Establishing roles and responsibilities for the 1st, 2nd, and 3rd line is critical for ensuring there is proper segregation of duties, and the necessary controls required are being implemented through the organization.

TD Banks failures mentioned throughout the consent order highlight a failure to establish roles and responsibilities between the various lines of defense. Negligence within the AML department around deficient policies and procedures, inadequate staffing, outdated trainings, and a siloed governance structure represents how proper segregation of duties was ignored and the necessary controls were not implemented.

Between 2018 to 2020, TD Bank’s Internal Audit identified issues such as inadequate staffing, high-risk jurisdictions not properly monitored, and past-due reviews for up to three years, and appropriate actions weren’t taken.

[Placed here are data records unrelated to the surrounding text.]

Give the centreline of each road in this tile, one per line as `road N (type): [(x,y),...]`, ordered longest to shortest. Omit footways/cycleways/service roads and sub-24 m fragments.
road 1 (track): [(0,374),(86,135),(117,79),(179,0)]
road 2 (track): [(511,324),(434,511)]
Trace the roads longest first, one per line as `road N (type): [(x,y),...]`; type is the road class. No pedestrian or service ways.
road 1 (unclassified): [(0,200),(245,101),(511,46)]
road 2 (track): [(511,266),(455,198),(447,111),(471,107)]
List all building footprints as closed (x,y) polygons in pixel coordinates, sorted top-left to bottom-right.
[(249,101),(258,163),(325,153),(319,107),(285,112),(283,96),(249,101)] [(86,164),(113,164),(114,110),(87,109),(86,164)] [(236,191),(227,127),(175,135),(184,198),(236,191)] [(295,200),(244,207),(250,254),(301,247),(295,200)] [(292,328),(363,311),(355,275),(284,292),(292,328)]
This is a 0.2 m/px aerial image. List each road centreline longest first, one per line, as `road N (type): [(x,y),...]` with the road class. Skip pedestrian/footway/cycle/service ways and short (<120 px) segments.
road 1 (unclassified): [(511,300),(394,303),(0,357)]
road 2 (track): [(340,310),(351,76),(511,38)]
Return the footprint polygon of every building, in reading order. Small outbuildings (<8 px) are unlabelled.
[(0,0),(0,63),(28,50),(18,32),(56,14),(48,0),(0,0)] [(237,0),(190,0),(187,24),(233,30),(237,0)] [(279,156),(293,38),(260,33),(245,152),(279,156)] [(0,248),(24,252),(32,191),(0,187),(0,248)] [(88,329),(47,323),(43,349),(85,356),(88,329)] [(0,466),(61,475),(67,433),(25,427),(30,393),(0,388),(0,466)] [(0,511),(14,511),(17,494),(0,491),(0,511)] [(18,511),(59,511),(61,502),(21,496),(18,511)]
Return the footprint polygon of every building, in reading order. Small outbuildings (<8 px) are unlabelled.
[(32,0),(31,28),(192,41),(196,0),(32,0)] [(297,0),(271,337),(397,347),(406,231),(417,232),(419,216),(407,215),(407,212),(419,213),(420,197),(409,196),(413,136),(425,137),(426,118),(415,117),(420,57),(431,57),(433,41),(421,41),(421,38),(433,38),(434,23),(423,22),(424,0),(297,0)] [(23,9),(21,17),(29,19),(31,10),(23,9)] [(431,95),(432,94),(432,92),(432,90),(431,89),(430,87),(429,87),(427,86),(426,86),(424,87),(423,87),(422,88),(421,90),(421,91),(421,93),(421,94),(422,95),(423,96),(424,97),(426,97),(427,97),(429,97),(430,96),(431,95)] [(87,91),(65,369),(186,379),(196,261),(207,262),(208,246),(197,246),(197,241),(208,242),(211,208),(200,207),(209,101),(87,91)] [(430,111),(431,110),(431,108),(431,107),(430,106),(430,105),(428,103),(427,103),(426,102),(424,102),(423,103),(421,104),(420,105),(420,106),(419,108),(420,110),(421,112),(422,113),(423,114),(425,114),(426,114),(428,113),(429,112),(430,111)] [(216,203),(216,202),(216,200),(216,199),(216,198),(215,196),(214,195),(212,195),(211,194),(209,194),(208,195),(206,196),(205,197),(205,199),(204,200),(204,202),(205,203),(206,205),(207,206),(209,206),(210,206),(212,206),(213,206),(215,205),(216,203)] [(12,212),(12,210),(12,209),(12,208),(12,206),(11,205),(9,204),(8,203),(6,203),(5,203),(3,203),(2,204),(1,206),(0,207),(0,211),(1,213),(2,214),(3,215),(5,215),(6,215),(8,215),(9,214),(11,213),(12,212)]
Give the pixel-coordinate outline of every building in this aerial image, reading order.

Clearly delineated lines of defense ensure that everyone has a role to play in effectively mitigating AML risks.

 

  1. Technology & Systems

Tools and systems help a program function efficiently and ensure that compliance teams have the necessary information to correctly mitigate risk. A strong AML program relies on technology & systems to correctly identify money laundering typologies and red flags such as:

  • Unusual customer behavior
  • Structuring (e.g., Smurfing)
  • Funnel accounts
  • Use of wire transfers
  • Use of credit cards, checks, promissory notes
  • Frequent and rapid movement of funds
  • Multiple large transactions
  • High-risk jurisdictions

TD Bank’s failure to invest in the technology necessary to implement its program, which required a functioning transaction monitoring system, led to failures to identify and timely report money laundering activity. In late 2019, TD Bank decided to consider changing vendors for its transaction monitoring system but did not select the successor system until early 2021. The new transaction monitoring system only began a phased implementation in August 2024 and will continue roll out in phases extending in 2025.

A successful AML framework prioritizes robust models and tooling designed for the needs of the program, with

  1. A full, up-to-date coverage of transactions
  2. Properly mapped data elements for models and rules to utilize
  3. The ability to customize thresholds and conditions to meet specific needs, such as product nuances
  4. Proper priorities such that mitigation of risk is not compromised by reduction of false positives
  5. Investment in a tech stack designed to make reviews effective
  6. The ability to adapt to changing requirements in a timely manner
  7. An iterative approach to development to ship and enhance risk mitigating features quickly
  8. Utilization of AI in key areas within an AML program such as customer segmentation and the categorization of SAR data

Learning from the TD Bank Case

Following these violations, TD Bank has agreed to remediate several key areas, including upgrading its TMS with advanced scenarios to detect suspicious activity, hiring over 700 AML specialists to address staffing shortages, establishing a BSA/AML oversight committee, and appointing new leadership. The bank is also improving customer due diligence processes for high-risk customers and conducting a SAR lookback to review and report previously missed suspicious transactions. By addressing these critical gaps, TD Bank can rebuild trust with regulators and avoid further costly fines. The issues addressed above highlight the necessity to apply a comprehensive and effective framework to every BSA/AML program.